(Selected text Opens)
From the GP analyses, hysteresis loops apparently exist between the adsorption and desorption isotherms due to both pore blocking and cavitation (Figure 4) (Thommes et al., 2015; Schlumberger and Thommes, 2021). The adsorption isotherms suddenly increase after P/P0 = 0.8. No horizontal plateau exists when P/P0 approaches to 1 in these samples, which indicates that the diameters of many pores are over the upper detectable range of GP method (Ravikovitch and Neimark, 2002), which is 300 nm in this work. The desorption isotherms show a step-down behavior and overlap with the adsorption isotherms at P/P0 = 0.4–0.5. Based on the classification of IUPAC (Thommes et al., 2015), the hysteresis loops for these eight Woodford Shales are identified as Type H3, which indicates a primary presence of slit-shaped pores. Figure 5 shows the dominant pore diameter is 2–3 nm. The total pore volume within the GP-measurable range of 1–300 nm varies from 0.01 cm3/g to 0.05 cm3/g, and over 50% of the total pore volume is provided by pores with a diameter smaller than 50 nm. In addition, the specific pore surface area varies from 1.96 m2/g to 13.0 m2/g. Porosities range from 3.94 to 40.3% from the LIP analyses, and the bulk density varies from 1.66 g/cm3 to 2.44 g/cm3. LIP and MIP show similar porosities and bulk densities. Total pore volume and total pore surface area from MIP and GP were compared under the same pore range from 1–300 nm (Table 2). For its wide measurable pore size range, MIP results have higher values of total pore volume and pore surface area than these from GP.
Pore structure from (U)SAXS analyses
The pore structure analyses by (U)SAXS method were applied to both non-extracted and solvent-extracted samples. For non-extracted samples, the range of porosities is from 2.84 to 8.93% (Table 3). The pore diameter distributions are characterized by multiple peaks in Figure 6. All samples have similar pore diameter distribution patterns with a dominance at 50–100 nm and 250–700 nm, in additional to a minor presence of pores at 2–10 nm in diameters.
For solvent-extracted samples, the porosity varies from 4.93 to 11.1%. The pore diameter distribution patterns of solvent-extracted samples are similar to the non-extracted samples but with greater incremental porosities. The pore diameter distribution curves of solvent-extracted samples WFD-5, WFD-7, WFD-11, and WFD-328 show little differences compared to the results of non-extracted samples (Figures 6A,B). The curves of solvent-extracted samples WFD-4, WFD-6, WFD-8, and WFD-9 show a significant increase in incremental porosities at diameters of 40–150 nm and 300–1,000 nm. The porosity differences [(solvent-extracted–non-extracted)/non-extracted) ×100%] among these samples vary from 7.72 to 94.1% with an average of 46.5% (Table 3), which indicates the dramatic porosity increase after the solvent extraction.
(Selected text Closes)
- **Requirement A**
In the text on Woodford Shale pore structure, which IUPAC type are the hysteresis loops of the eight samples assigned to, and what pore shape does that type indicate?
- **Requirement B**
Continue the text on Woodford Shale pore structure from its last sentence.
(Recorded information Opens)
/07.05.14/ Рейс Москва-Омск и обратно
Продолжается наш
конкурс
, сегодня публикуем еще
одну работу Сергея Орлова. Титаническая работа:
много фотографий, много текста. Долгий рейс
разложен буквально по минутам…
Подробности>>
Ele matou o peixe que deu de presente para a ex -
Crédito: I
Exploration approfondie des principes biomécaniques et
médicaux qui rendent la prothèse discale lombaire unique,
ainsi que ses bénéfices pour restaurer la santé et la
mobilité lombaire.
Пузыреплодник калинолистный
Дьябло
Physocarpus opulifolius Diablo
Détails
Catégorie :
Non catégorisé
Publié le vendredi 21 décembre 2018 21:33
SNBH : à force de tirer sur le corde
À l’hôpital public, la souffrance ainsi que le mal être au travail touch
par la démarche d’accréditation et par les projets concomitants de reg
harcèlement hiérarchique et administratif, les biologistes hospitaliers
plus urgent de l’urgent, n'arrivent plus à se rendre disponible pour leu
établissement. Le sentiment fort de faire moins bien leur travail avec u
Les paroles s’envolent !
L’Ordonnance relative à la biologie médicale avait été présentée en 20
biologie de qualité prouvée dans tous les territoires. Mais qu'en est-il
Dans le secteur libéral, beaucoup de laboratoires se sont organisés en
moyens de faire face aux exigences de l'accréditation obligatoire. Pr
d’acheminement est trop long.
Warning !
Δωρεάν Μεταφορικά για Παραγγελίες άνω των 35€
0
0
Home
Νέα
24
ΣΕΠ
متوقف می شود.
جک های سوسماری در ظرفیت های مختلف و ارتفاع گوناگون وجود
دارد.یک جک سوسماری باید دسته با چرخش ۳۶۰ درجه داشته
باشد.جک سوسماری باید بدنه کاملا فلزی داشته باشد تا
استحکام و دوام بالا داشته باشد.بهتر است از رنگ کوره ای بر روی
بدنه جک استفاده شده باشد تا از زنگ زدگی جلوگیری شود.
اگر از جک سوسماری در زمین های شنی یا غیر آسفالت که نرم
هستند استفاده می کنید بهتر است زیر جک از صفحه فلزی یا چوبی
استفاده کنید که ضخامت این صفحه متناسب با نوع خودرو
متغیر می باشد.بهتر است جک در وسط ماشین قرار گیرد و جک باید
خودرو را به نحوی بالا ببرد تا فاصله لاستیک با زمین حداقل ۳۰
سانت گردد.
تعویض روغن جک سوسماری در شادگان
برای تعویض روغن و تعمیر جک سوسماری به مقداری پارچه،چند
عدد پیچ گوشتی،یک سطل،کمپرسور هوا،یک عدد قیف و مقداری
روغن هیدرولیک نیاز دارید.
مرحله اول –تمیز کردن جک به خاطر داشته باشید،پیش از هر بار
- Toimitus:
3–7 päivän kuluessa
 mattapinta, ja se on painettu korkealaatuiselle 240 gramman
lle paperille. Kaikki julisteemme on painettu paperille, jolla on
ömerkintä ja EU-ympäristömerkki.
(Recorded information Closes)
- **Your response A**
They are Type H3, which indicates that slit-shaped pores are mainly present.

- **Your response B**
Pore connectivity from SI method
As mentioned in Spontaneous imbibition Section, SI can estimate the pore connectivity associated with LIP result. The DIW volume imbibed by the eight samples varies from 0.03 to 0.45 cm3. Since the sample dimension of LIP and SI are the same which is a cube with a length of ∼1 cm, the pore volume and porosity measured by LIP can be used to calculate the imbibed DIW volume in SI. The imbibed DIW volumes from SI are only 0.34–0.86% of the total pore volumes (Table 4). In the log-log plot of imbibition time against cumulative imbibition volume, these eight samples can be separated into two groups based on the imbibition behaviors (Figure 7). Group 1 contains samples WFD-4, WFD-5, WFD-6, WFD-8, and WFD-9, which have no or a very short plateau during the experimental duration of the SI tests. The fitted imbibition slopes vary from 0.10 to 0.38 (Table 4). In addition, samples WFD-5 and WFD-6 show an increase in the fitted slope after 2 and 4 h of imbibition, respectively.
FIGURE 7. Plots of imbibition time vs. cumulative imbibition volume of SI results with fitted imbibition slopes.
Group 2 contains samples WFD-7, WFD-11, and WFD-328 which have fast and large cumulative imbibition with a long plateau after 40 min of imbibition test time. The fitted slopes vary from 0.52 to 0.59 (Table 4).
Particle size distribution analyses
Table 5 shows the mean grain size and sorting of eight Woodford Shale samples, which were calculated by Eq. 4 reported by Folk (1980) for sedimentary rocks:
where
TABLE 5. Mean grain size from laser diffraction analyses (TST: transgressive system tract; HST: highstand system tract).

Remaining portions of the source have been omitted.